I have written a program in python that after a student paper is scanned in, it checks each structure and compares the SMILES string to a known SMILES string. I think using InChI might be better for this as indicated in part 1a. The aspect of this part of the project would be to draw the molecules in the validation set by hand and then scan them in and see determine the error rate for SMILES determination. Factors that I have found complicate this step include- eraser marks, quality of lines drawn, sloppy drawing. In this part of the project we would look at what makes a good structure for analysis (whether hand drawn or computer drawn).
OSRA has an algorithm for dealing with bicyclic or bridged compounds. The question is how good is it as handling them. I know that morphine is in the original validation data set, but when I have tried determining its SMILES from an image, it seems to get it wrong. This part of the project would be to use PubChem or Reaxys to identify bicyclic/bridged molecules (such as adamantane) and determine what is the success rate.
Just like compounds, reactions can be identified by smiles (rsmi). You can see an example and explanation of rsmiles here:
http://www.daylight.com/meetings/summerschool01/course/basics/smirks.html
In the last few versions of OSRA (1.4.0 and higher) this capability has been added, but when I spoke with Igor last week, he indicated that this aspect of the program has not been fully vetted.
Igor has suggested we put together a collection of a few hundred images from literature and/or patents. We would have to make a database of the images with starting material, reagents, and products. Then we would need to determine what the accepted rsmi should be for the reaction, and then compare the OSRA output to the known.
Also added in the latest version 2.1.0, polymers have been added to the OSRA program. Igor also indicated that this aspect of the program also has not been fully vetted.

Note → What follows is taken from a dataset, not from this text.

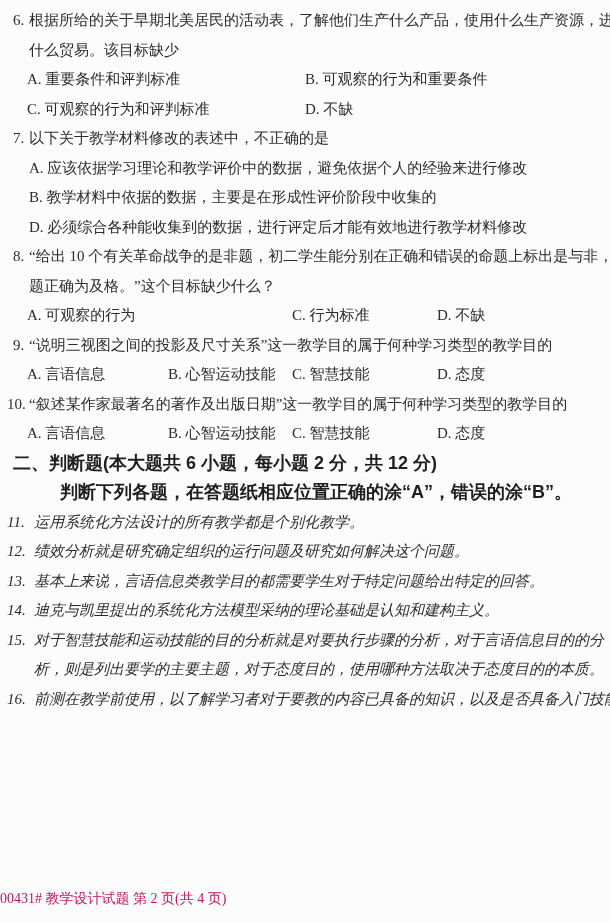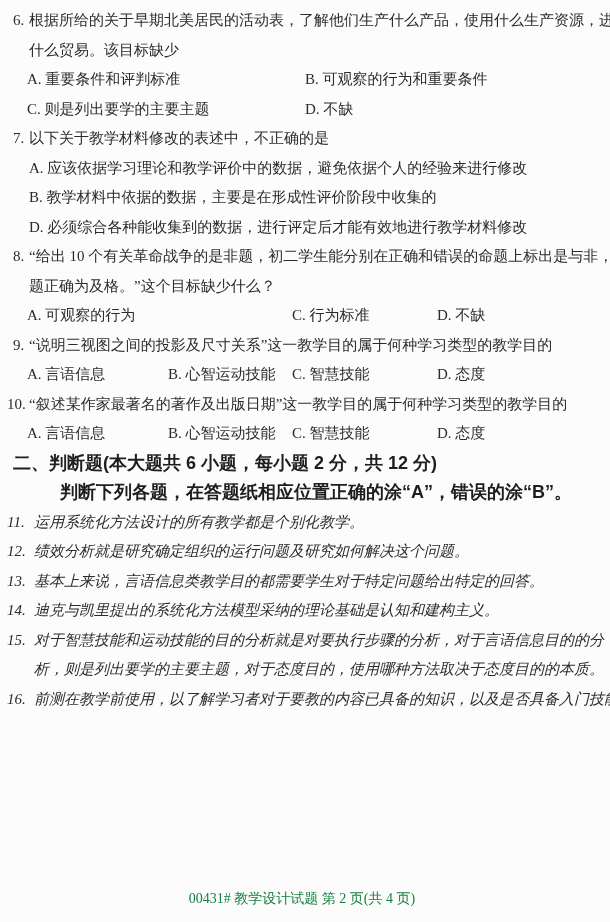"C. 则是列出要学的主要主题" span.opt { text: 则是列出要学的主要主题 -> 可观察的行为和评判标准 }
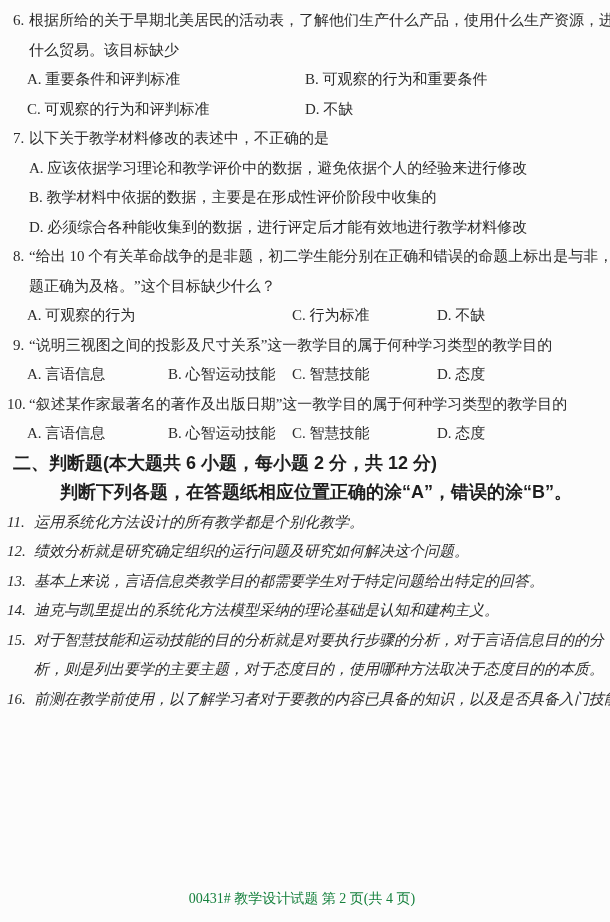"00431# 教学设计试题 第 2 页(共" .footer { color: #15803d -> #be185d; text-align: center -> none }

Just like in project 3 above, we would have to put together a database of polymers and test to see that OSRA properly determines the output. He suggested that we look at the latest version 1.05 of InChI. I am guessing we could try to see what they used as a validation set and we can use that as a starting point in OSRA.
OSRA is not the only open source optical structure recognition program available. https://github.com/ggasoftware/imago Imago is also free. There is also a commercial software called CliDE http://www.keymodule.co.uk/products/clide/index.html it might be interesting to compare how OSRA does compared to these other packages.
Long story short- there are lots of projects that can be based around optical structure recognition. I also believe that some of these projects could result in publication if any students are looking to make posters for ACS meetings, or even a publication in J. Comp. Inform. Modelling for validation of OSRA, or J. Chem. Ed for the handwriting analysis.